JOB: Quote the passage on spaghetti carbonara below in full, word for word.

TEXT PASSAGE:
Spaghetti carbonara was unknown before World War II - that is my piece of thoroughly useless information for the day - quite a good one, I think. It's origins lie in the war when American servicemen in Rome had lots of eggs and bacon and the locals had pasta and cheese and the natural end result was this simple and utterly fabulous dish.

If I was thinking about making it from memory rather than checking a recipe I would probably think I needed cream but in fact there is no cream in carbonara. What there is, is a silky luxurious sauce of egg yolks and cheese that cooks with the heat of the pasta leaving each strand delicately coated. When you eat it the sensation is definitely an unctuous richness - perfect for mid week supper if life is otherwise seeming bleak. Or for any other excuse you care to come up with to indulge in this treat.

This recipe comes from brilliant Rose Gray and Ruth Rogers 'Pasta & Ravioli' edititon in the River Cafe Pocket Books series.

Tagliattelle Carbonara Prosciutto

350g dried egg tagliatelle
300g prosciutto slices, cut into strips 1cm wide
100g unsalted butter
150ml white wine
6 egg yolks
50g parmesan, freshly grated, plus extra for serving
50g aged pecorino, freshly grated
extra-virgin olive oil

Heat 1tbs of olive oil in a thick-bottomed pan, add two thirds of the prosciutto and fry very briefly. Add half of the butter and the wine. Simmer for 2-3 minutes, just to combine the wine with the butter and the prosciutto juices. Mix the egg yolks with the cheeses and season. Cook the tagliatelle in boiling salted water until al dente, then drain, reserving a few tablespoons of the pasta water.

Add the pasta to the prosciutto then stir in the egg mixture and the rest of the butter, letting the heat of the pasta cook the egg. Add the reserved cooking water if the sauce seems too thick. Stir in the remaining prosciutto and serve with extra parmesan.

This will seve four.

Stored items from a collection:

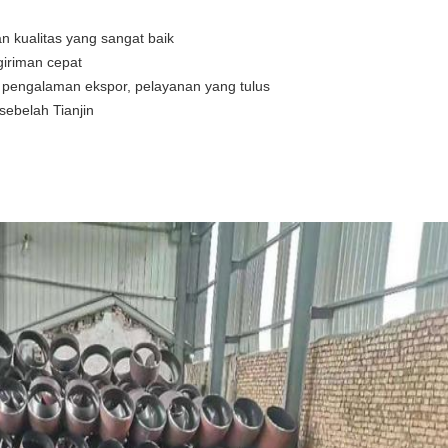
n kualitas yang sangat baik
giriman cepat
 pengalaman ekspor, pelayanan yang tulus
sebelah Tianjin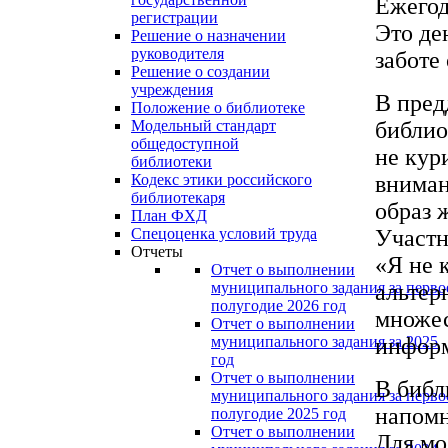
Ежегод
регистрации
Это де
Решение о назначении
руководителя
заботе 
Решение о создании
учреждения
В пред
Положение о библиотеке
библи
Модельный стандарт
общедоступной
не кур
библиотеки
вниман
Кодекс этики российского
библиотекаря
образ 
План ФХД
Участн
Спецоценка условий труда
Отчеты
«Я не 
Отчет о выполнении
альтер
муниципального задания за перво
полугодие 2026 год
множес
Отчет о выполнении
инфор
муниципального задания за 2025
год
Отчет о выполнении
В библ
муниципального задания за перво
напомн
полугодие 2025 год
Отчет о выполнении
Для мо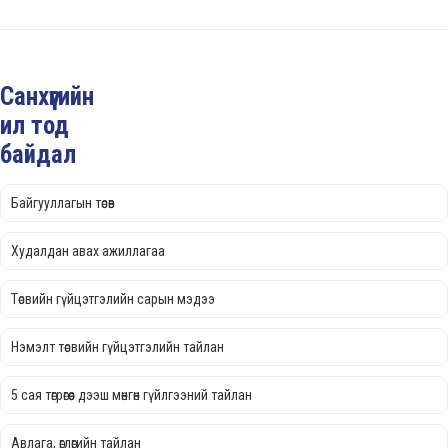
Санхүүгийн
ил тод
байдал
Байгууллагын төсөв
Худалдан авах ажиллагаа
Төсвийн гүйцэтгэлийн сарын мэдээ
Нэмэлт төсвийн гүйцэтгэлийн тайлан
5 сая төгрөгөөс дээш мөнгөн гүйлгээний тайлан
Авлага, өглөгийн тайлан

TASK OUTPUT:
Spaghetti carbonara was unknown before World War II - that is my piece of thoroughly useless information for the day - quite a good one, I think. It's origins lie in the war when American servicemen in Rome had lots of eggs and bacon and the locals had pasta and cheese and the natural end result was this simple and utterly fabulous dish.

If I was thinking about making it from memory rather than checking a recipe I would probably think I needed cream but in fact there is no cream in carbonara. What there is, is a silky luxurious sauce of egg yolks and cheese that cooks with the heat of the pasta leaving each strand delicately coated. When you eat it the sensation is definitely an unctuous richness - perfect for mid week supper if life is otherwise seeming bleak. Or for any other excuse you care to come up with to indulge in this treat.

This recipe comes from brilliant Rose Gray and Ruth Rogers 'Pasta & Ravioli' edititon in the River Cafe Pocket Books series.

Tagliattelle Carbonara Prosciutto

350g dried egg tagliatelle
300g prosciutto slices, cut into strips 1cm wide
100g unsalted butter
150ml white wine
6 egg yolks
50g parmesan, freshly grated, plus extra for serving
50g aged pecorino, freshly grated
extra-virgin olive oil

Heat 1tbs of olive oil in a thick-bottomed pan, add two thirds of the prosciutto and fry very briefly. Add half of the butter and the wine. Simmer for 2-3 minutes, just to combine the wine with the butter and the prosciutto juices. Mix the egg yolks with the cheeses and season. Cook the tagliatelle in boiling salted water until al dente, then drain, reserving a few tablespoons of the pasta water.

Add the pasta to the prosciutto then stir in the egg mixture and the rest of the butter, letting the heat of the pasta cook the egg. Add the reserved cooking water if the sauce seems too thick. Stir in the remaining prosciutto and serve with extra parmesan.

This will seve four.